[The task]
Would you return every line of the listing below that has "receipt" in it?

** Opening Provided data block **

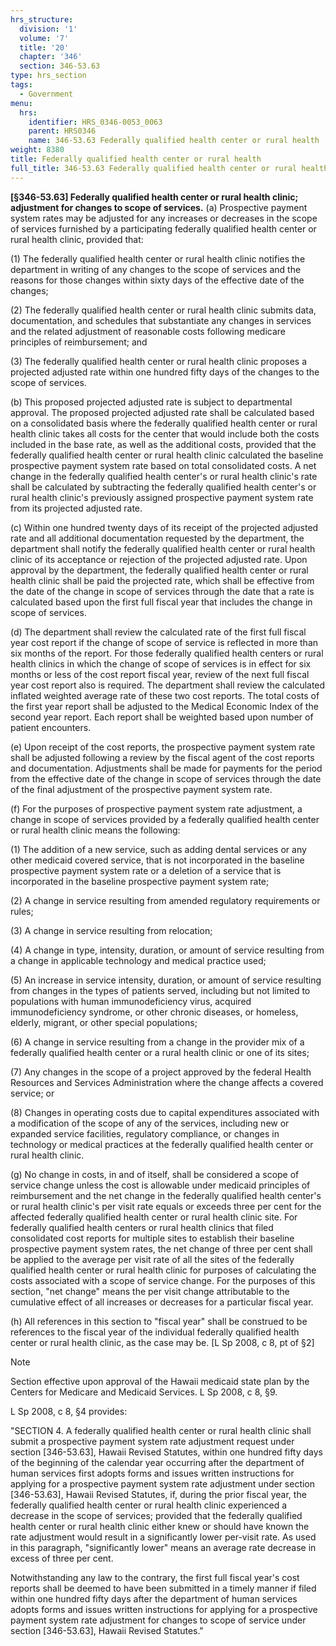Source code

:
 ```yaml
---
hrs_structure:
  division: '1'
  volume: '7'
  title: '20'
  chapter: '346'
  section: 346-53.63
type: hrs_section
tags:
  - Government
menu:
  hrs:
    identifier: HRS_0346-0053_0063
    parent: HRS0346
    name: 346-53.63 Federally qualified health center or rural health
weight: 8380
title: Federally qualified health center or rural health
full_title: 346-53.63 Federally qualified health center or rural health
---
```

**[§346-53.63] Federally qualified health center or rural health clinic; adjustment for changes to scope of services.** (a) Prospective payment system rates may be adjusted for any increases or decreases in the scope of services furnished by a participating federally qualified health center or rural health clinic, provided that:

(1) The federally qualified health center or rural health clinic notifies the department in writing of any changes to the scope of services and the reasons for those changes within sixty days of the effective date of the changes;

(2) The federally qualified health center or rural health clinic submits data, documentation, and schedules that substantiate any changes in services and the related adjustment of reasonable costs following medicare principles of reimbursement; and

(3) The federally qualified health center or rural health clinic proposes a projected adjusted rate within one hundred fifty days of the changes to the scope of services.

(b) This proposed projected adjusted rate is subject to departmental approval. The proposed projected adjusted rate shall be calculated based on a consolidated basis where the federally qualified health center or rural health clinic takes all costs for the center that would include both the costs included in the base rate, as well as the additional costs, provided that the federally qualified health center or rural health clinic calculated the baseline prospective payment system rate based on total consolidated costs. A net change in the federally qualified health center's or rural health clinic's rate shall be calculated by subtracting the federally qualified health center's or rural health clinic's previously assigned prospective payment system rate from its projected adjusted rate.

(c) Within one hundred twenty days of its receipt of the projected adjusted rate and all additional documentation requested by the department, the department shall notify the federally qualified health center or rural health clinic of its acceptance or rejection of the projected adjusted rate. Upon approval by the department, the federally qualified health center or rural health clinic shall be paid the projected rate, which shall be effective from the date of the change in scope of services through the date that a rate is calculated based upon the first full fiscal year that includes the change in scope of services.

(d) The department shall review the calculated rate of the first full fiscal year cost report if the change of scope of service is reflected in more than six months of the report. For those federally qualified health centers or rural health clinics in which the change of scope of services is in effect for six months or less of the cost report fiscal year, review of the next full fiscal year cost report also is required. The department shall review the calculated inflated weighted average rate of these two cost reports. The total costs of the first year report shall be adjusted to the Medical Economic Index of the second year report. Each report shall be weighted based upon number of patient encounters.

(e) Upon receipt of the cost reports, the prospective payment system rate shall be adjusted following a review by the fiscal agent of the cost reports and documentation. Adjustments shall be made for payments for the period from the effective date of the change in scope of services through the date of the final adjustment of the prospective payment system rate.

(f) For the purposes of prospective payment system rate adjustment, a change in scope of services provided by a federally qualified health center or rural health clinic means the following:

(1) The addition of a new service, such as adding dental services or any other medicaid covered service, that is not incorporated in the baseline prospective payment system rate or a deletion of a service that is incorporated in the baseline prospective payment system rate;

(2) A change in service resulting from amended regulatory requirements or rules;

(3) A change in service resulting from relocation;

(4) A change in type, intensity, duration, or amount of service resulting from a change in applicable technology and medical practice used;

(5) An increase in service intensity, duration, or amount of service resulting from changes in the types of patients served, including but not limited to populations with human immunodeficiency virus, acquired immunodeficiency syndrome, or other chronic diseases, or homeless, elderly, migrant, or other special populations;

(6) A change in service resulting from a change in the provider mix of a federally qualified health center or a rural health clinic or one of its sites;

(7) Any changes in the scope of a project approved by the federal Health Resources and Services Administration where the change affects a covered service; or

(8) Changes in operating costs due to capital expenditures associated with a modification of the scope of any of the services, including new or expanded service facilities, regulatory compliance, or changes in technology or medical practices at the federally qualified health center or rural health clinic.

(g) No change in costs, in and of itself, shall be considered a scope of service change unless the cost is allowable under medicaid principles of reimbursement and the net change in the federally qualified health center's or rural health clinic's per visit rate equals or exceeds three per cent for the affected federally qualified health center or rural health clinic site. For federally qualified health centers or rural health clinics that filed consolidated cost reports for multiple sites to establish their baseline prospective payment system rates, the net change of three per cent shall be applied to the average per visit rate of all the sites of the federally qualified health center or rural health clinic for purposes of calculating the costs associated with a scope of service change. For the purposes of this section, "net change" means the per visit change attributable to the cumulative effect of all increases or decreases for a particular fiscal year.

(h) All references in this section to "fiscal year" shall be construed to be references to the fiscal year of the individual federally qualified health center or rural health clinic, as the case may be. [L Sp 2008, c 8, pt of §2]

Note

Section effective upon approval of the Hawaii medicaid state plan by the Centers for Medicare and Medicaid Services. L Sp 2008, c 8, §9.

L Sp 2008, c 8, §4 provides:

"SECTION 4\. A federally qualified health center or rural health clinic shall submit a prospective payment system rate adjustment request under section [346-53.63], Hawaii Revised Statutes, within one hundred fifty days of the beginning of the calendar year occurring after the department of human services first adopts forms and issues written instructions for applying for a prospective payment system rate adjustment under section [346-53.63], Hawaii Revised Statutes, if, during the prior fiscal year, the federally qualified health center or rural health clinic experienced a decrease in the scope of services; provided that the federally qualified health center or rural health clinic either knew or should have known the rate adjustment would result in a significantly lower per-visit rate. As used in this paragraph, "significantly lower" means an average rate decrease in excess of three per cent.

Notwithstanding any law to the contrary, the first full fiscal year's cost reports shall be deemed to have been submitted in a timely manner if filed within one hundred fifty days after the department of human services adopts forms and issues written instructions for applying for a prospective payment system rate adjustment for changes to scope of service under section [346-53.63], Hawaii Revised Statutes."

** Closing Provided data block **

[Output for this task]
(c) Within one hundred twenty days of its receipt of the projected adjusted rate and all additional documentation requested by the department, the department shall notify the federally qualified health center or rural health clinic of its acceptance or rejection of the projected adjusted rate. Upon approval by the department, the federally qualified health center or rural health clinic shall be paid the projected rate, which shall be effective from the date of the change in scope of services through the date that a rate is calculated based upon the first full fiscal year that includes the change in scope of services.
(e) Upon receipt of the cost reports, the prospective payment system rate shall be adjusted following a review by the fiscal agent of the cost reports and documentation. Adjustments shall be made for payments for the period from the effective date of the change in scope of services through the date of the final adjustment of the prospective payment system rate.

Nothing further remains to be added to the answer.